I also learned many things related to OpenStreetMap/Mapbox and many projects build around them. But in a more general way I have learned a lot on the map systems. How maps are working, how vector tiles work, what are tiles servers, how maps are rendered, etc.
I worked on C++ without that much of experience with it. It was needed when I developed the clustering-vt module. It was not an easy step as I used libraries from the mapbox C++ ecosystem and I was not familiar with it at all. I dived into the source code of these libraries and learned many things. It made me want to use C++ more and get better with it, I am really happy that it happened.
It was the first time that I was setting up continuous integration and the first time I used github actions. This is so helpful.
And of course I learned a lot more about python development, PostgreSQL, YAML etc.
What to do next
I want to keep maintaining the Nominatim Data Analyser and Nominatim Data Analyser Frontend.
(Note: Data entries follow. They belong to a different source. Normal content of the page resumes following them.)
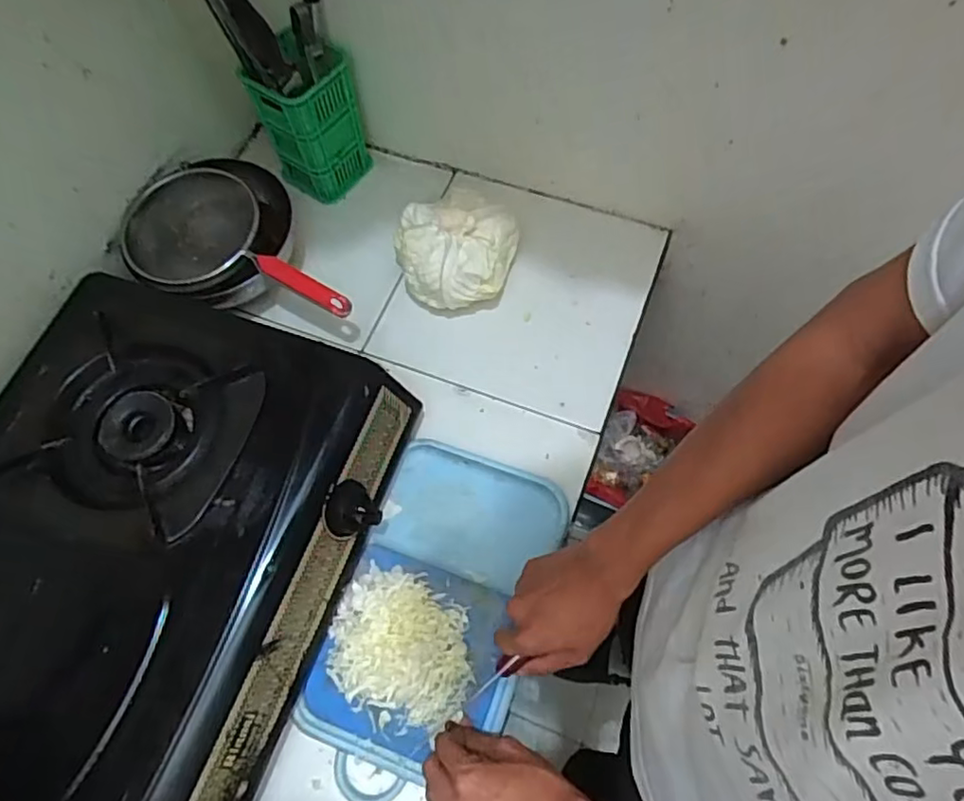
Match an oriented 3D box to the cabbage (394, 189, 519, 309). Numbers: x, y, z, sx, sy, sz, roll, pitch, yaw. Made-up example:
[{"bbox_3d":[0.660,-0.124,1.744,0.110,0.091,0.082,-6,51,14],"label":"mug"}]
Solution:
[{"bbox_3d":[-0.029,-0.178,0.773,0.142,0.096,0.138,-1,66,2],"label":"cabbage"}]

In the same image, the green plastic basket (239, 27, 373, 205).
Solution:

Issues have been opened on the repositories especially for the analyser concerning what currently needs to be done in order to improve the tool.
The main things to do currently are the following:
- Add a multithreading feature to make the analyser run way faster as what takes the most time to execute are the PostgreSQL queries and the vector tiles generation (external clustering-vt module).
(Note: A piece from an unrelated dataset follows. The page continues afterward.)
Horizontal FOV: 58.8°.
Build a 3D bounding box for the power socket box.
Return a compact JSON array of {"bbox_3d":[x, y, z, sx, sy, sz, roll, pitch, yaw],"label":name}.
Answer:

- Add tests and documentation to the clustering-vt module and to the frontend code.
- Optimize the clustering-vt algorithm to make it runs faster.
- Add a “report as false positive” feature to the tool.
Acknowledgements
I would like to thank my mentors: Sarah Hoffmann (lonvia) and Marc Tobias (mtmail) who have helped me a lot for this project. It was amazing working with them and I hope we can continue like this in the future, for the QA tool but also for Nominatim and other projects too.
I would also like to thank Jochen Topf (joto) who developed osmoscope-ui which we used a lot initially and which was very helpful to develop our own web app. Jochen is also one of the authors of mapbox/vtzero which is the library I used to encode vector tiles to the .mvt/pbf format in the clustering-vt module.
Of course I would also like to thank the whole OpenStreetMap and Mapbox community for their work.
The end
Thank you for reading this post to the end. I hope you enjoyed it and I hope you will enjoy the new Nominatim QA Tool!